Wednesday, February 24, 2010

Enforce Idioms - Get Religion

In the last series of articles we talked about how consistent coding style and great documentation can help a code base stay manageable. Beyond coding style and documentation, I think the most important thing Project 2 could have done would be to clearly define the coding idioms they deemed to be important.

Idioms and coding religion are a great way to boil down the things that the designers, architects and programmers of the original code base deem to be important. Some things are about how code should be written and others are related to business aspects of the project. Often they reflect, at a code level, what the functional specifications of the project are. They all should be addressed as early into the project as possible.

Perhaps you are making a web framework? What are the important characteristics that framework should exhibit. Look at how Django and Rails have defined their design philosophies.

What if you are making an asynchronous communications library? Look at what Ice deems to be important. Compare this to the Twisted library.

What if you are writing a programming language? Then perhaps a whole other set of things are important to you?
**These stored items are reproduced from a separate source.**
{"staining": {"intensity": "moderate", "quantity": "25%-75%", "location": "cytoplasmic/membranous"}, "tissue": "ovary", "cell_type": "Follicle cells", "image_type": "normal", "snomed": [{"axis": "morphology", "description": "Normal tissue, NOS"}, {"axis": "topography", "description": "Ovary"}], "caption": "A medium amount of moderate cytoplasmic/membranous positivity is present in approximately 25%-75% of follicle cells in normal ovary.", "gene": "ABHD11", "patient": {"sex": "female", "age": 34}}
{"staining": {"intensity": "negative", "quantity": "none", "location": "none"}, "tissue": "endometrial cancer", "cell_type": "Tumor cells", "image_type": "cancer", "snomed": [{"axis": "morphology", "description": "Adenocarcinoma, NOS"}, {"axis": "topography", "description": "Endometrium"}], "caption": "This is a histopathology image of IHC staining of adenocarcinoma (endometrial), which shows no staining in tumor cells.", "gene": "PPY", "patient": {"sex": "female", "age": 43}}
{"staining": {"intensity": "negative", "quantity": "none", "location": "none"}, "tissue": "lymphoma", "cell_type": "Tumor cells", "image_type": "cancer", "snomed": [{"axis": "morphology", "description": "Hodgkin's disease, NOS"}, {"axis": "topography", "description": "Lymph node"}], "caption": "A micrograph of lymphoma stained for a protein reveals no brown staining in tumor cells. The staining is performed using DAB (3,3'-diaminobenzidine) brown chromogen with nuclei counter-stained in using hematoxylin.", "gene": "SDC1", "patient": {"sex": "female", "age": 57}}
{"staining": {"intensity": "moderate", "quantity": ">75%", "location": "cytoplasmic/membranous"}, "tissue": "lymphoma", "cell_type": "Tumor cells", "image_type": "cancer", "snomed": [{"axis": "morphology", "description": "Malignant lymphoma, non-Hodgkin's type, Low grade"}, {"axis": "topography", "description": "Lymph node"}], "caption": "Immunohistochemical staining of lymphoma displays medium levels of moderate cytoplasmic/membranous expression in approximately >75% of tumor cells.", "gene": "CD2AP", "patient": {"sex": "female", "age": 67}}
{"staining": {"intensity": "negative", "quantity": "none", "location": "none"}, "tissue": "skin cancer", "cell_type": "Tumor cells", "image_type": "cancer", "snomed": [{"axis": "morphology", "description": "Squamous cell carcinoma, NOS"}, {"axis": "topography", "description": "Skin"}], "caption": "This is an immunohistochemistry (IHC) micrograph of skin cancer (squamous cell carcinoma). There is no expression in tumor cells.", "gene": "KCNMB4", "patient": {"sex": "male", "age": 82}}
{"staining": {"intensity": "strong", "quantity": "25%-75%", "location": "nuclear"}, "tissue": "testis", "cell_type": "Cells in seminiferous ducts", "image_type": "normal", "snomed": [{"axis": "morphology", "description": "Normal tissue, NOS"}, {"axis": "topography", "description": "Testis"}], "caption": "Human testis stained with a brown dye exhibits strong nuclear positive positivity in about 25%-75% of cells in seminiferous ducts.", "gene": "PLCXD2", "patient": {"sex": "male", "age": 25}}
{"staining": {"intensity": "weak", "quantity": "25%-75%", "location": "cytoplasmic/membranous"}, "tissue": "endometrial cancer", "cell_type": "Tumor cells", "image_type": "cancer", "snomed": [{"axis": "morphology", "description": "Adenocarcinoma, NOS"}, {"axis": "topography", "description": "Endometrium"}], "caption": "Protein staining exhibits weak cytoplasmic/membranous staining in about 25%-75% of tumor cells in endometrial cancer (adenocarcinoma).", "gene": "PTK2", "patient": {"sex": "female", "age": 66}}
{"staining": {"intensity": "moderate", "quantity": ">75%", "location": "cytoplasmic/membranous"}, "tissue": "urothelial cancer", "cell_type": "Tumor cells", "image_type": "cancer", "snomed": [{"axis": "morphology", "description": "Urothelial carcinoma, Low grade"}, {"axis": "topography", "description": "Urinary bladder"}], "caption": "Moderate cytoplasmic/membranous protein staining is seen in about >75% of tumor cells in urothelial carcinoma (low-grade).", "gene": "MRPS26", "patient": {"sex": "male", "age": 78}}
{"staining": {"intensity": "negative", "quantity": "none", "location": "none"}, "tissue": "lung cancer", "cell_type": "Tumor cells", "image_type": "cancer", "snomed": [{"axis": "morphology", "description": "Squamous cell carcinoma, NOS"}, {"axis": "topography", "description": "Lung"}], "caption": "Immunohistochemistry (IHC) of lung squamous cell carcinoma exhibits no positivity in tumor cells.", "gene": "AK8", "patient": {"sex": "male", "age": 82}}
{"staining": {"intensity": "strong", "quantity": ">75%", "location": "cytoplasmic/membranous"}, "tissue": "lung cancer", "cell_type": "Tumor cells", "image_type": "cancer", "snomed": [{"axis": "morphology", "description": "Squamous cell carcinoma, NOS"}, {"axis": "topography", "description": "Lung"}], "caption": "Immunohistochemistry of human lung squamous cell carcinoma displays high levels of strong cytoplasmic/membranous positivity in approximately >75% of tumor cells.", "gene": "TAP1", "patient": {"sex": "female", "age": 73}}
Consider The Zen of Python.

Just will a little thought (and a couple of beers) I assembled this short list of things I view as important considerations when tackling a software project.

  • Low Coupling, High Cohesion
  • Less code
  • Quick development
  • Don't Repeat Yourself
  • Explicit is better than Implicit
  • Consistency
  • Prefer Stateless Classes
  • Separate Logic from Presentation
  • All Code must have Tests
  • Internationalization must be addressed in all cases
  • MVC
  • SOA (RESTful?)
  • Getting Real - https://gettingreal.37signals.com/
  • Convention over Configuration - No XML Situps
  • Principle of Least Surprise
  • Principle of Least Knowledge
  • What are the accepted licenses
  • What are the accepted libraries
  • What are the accepted languages
  • No commented out code
  • Remove dead classes
  • Compile Clean
  • Prefer Data Driven Design
  • Don't treat Exceptions like Booleans
  • Don't Mask Exceptions
  • Know your Exception Hierarchy
  • Prefer Aggregation over Inheritance
  • Prefer Event-driven over Multi-threaded (or vise-versa)
  • Prefer Reaping over Explicit Deletion
  • Prefer Immutable Data
  • Prefer Finite State Machines to Boolean Nests
  • No Switch Statements
  • No Singletons (includes Globals)
  • No “Regions” in C#
  • Avoid state / Offload state to the caller
  • Cache everything / Cache nothing
  • Prefer Lazy-loading / Lazy initialization
  • Don't make up new names for accepted practices
Now I'm sure some of you are looking at this list and going “Well, duh!” but don't laugh too soon. You would not believe how many of these common sense coding philosophies are violated daily. If anything these rules can serve as a training tool for new developers to learn the difference between good and bad code. Reviewing one ortwo of these during lunch sessions is a great way to ramp up your teams overall coding skills.

I'm sure, even without a few beers, you could add a ton of your own rules to this list. The c2.com website is a great place for ideas and discussion.

The question is … how many rules should you set?

The answer is, of course, it depends. If you are running an open source project and are looking to recruit more developers onto your project, then perhaps you don't want too many barriers to adoption. If you are in a corporate environment and give RCS commit privileges immediately to new hires (bad), you might want to set more ground rules.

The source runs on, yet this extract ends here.